IGA modeling

class yeti_iga.IgaModel(model_type)

__init__(model_type)

Parameters:: model_type (string) – Model type : ‘2D solid’, ‘3D solid’ or ‘3D shell’

__weakref__: list of weak references to the object

add_boundary_condition(ipatch, bc)

Add a boundary condition to the model

Parameters:

ipatch (int) – Patch index on which boundary condition is applied
bc (BoundaryCondition) – Boundary condition to add

add_distributed_load(ipatch, dload)

Add a distributed load

Parameters:

ipatch (int) – Patch index on which distributed load is applied
dload (DistributedLoad) – Distributed load to add

add_patch(patch)

Add a patch to model

Parameters:: patch (Patch) – patch to add
Returns:: index – index of added patch
Return type:: int

build_stiffness_matrix()

Build stiffness matrix and right hand member

Returns:

stiff (scipy.sparse.csc_matrix) – Assembled stifness matrix
rhs (numpy.array) – Rught hans side vector

property cp_coordinates

Returns all control points coordinates of the model

Returns:: cp_coordinates – Coordinates of control points
Return type:: numpy.array(shape=(., 3), dtype=float)

property cp_indices

Returns an array containing all control points indices of the model

Returns:: cp_indices – All control points indices
Return type:: numpy.array(dtype=int)

get_corners_cp_indices(ipatch=0)

Return global indices of control points corresponding to a given patch corners

Parameters:: ipatch (int (default = 0)) – index of patch
Returns:: indices – indices of corners control points
Return type:: numpy.array

get_face_cp_indices(id_face, ipatch=0)

Return global indices of control points corresponding to a face of a given patch

Parameters:

id_face (int) – identifier of face : 1, 2, 3, 4, 5 or 6
ipatch (int (default = 0)) – index of patch

Returns:

indices – indices of face control points

Return type:

numpy.array(dtype=int)

property idof_free: Return indices of free degrees of freedom

property nb_patch: Return the number of patchs of the model

refine_patch(ipatch, nb_degree_elevation=array([0., 0., 0.]), nb_subdivision=array([0., 0., 0.]), additional_knots=None)

Refine a patch of the model with k-refinement:: 1 - degree elevation 2 - knot insertion 3 - subdivision

Parameters:

ipatch (int) – Index of patch to refine
nb_degree_elevation (numpy.array(shape=(3,), dtype=numpy.intp)) – Number of degree elevation for each parametric direction default = numpy.zeros(3)
nb_subdivision (numpy.array(shape=(3,), dtype=numpy.intp)) – Number of knot vector subdivision for each parametric direction default = numpy.zeros(3)
additional_knots (list of np.array(dtype=float)) – knots to insert for each parametric direction default = None

write_control_mesh_vtk(filename, ipatch=0)

Write control mesh of the model in a VTU file A separate file is generated for each patch

Parameters:

filename (string) – File name
ipatch (int) – Index of patch to write, default=0

write_solution_vtu(x, filename, per_patch=False, refinement=array([3, 3, 3]), data_flag=array([True, False, False]))

Write the solution of an IGA analysis to a VTU file TODO: make BSpline output when possible

Parameters:

x (numpy.array(dtype=float)) – Array containing the result of an IGA analysis
filename (string) – File name
per_patch (bool (default=False)) – If set to true, a separate file is generated for each patch.

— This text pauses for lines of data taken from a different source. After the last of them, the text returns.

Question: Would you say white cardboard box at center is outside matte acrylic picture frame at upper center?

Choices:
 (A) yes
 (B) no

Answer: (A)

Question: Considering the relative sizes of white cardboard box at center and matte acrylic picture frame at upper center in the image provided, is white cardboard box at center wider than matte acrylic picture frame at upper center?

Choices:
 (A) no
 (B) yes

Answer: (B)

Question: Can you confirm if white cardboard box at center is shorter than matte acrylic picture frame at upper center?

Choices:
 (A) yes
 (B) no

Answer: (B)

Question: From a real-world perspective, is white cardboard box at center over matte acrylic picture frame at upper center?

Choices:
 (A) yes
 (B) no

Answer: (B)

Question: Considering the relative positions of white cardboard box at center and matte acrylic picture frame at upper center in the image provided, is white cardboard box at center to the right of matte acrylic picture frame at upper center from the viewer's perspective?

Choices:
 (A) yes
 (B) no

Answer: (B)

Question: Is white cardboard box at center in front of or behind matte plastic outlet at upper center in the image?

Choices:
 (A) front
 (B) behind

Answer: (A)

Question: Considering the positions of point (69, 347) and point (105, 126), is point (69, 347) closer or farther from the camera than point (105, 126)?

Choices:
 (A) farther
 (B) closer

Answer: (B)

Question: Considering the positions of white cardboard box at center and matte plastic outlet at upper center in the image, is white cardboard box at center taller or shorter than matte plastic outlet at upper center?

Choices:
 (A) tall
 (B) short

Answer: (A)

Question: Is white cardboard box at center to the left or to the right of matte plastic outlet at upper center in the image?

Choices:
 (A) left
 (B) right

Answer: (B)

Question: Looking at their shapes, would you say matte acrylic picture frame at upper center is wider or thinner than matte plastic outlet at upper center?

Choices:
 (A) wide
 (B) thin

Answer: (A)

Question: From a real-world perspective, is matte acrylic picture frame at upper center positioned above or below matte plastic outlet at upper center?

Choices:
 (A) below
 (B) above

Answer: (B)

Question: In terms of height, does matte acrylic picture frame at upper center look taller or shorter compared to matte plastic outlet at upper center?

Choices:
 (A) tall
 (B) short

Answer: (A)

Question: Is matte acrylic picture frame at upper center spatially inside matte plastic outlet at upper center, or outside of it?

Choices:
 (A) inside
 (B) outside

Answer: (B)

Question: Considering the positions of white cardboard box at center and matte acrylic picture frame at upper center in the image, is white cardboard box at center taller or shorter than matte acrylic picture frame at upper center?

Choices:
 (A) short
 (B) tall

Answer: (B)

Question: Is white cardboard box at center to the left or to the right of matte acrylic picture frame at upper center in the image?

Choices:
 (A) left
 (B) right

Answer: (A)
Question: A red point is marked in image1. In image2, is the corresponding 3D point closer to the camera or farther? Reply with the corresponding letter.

Non-embedded patchs are generated using Bezier extraction feature of VTK format. Produced files will have a _pxxx suffix.
refinement (numpy.array(shape=(3,), dtype=int) (default=[3, 3, 3])) – Refinement applied when files are egenerated using a classical FE data structure
data_flag (numpy.array(shape=(3,), dtype=bool)) – (default=[True, False, False]) Boolean array indicating generated fields : [0] : displacement, [1] : stress, [2] : strain

class yeti_iga.Patch(element_type, degrees, knot_vectors, control_points, weights, connectivity, spans, material, properties=array([], dtype=float64))

Object handling a patch

__init__(element_type, degrees, knot_vectors, control_points, weights, connectivity, spans, material, properties=array([], dtype=float64))

Parameters:

element_type (string) – type of element
degrees (numpy.array) – degree in each direction of parametric space
knot_vectors (list of numpy.array) – knot vectors for each direction of parametric space
control_points (numpy.array) – control points coordinates : control_points[.,.]
weights (numpy.array) – control points weights
connectivity (numpy.array) – connectivity matrix, indexing starts at 0, numbering is local to patch
spans (numpy.array) – spans values for each element, numbering starts at 0
material (Material) – material properties
properties (numpy.array(dtype=float)) – extra patch properties (thickness, hull index, …)

__weakref__: list of weak references to the object

class yeti_iga.Material(density=0.0)

Object handling a material

__init__(density=0.0)

__weakref__: list of weak references to the object

class yeti_iga.ElasticMaterial(young_modulus, poisson_ratio, density=0.0)

Object handling an elastic material

__init__(young_modulus, poisson_ratio, density=0.0)

class yeti_iga.BoundaryCondition(cp_index, dof, value)

Object handling boundary contion for an IGA model A BC applies on a set of control points and set prescribed value on degrees of freedom

__init__(cp_index, dof, value)

Parameters:

cp_index (numpy.array([], dtype=int)) – local indices of control points on which boundary condition is applied
dof (numpy.array([], dtype=int)) – indices of degrees of freedom on which the boundary condition is applied
value (float) – prescribed value of degree of freedom

__weakref__: list of weak references to the object

class yeti_iga.DistributedLoad(el_index, dl_type, magnitude)

Object handling distributed load on an IGA model A distributed load applies on a set of elements, has a type and a magnitude

__init__(el_index, dl_type, magnitude)

Parameters:

el_index (np.array([], dtype=int)) – local indices of elements on which distributed load is applied
dl_type (int) – Type of applied dload (U10, U11, etc.)
magnitude (float) – Magnitude of applied distributed load

__weakref__: list of weak references to the object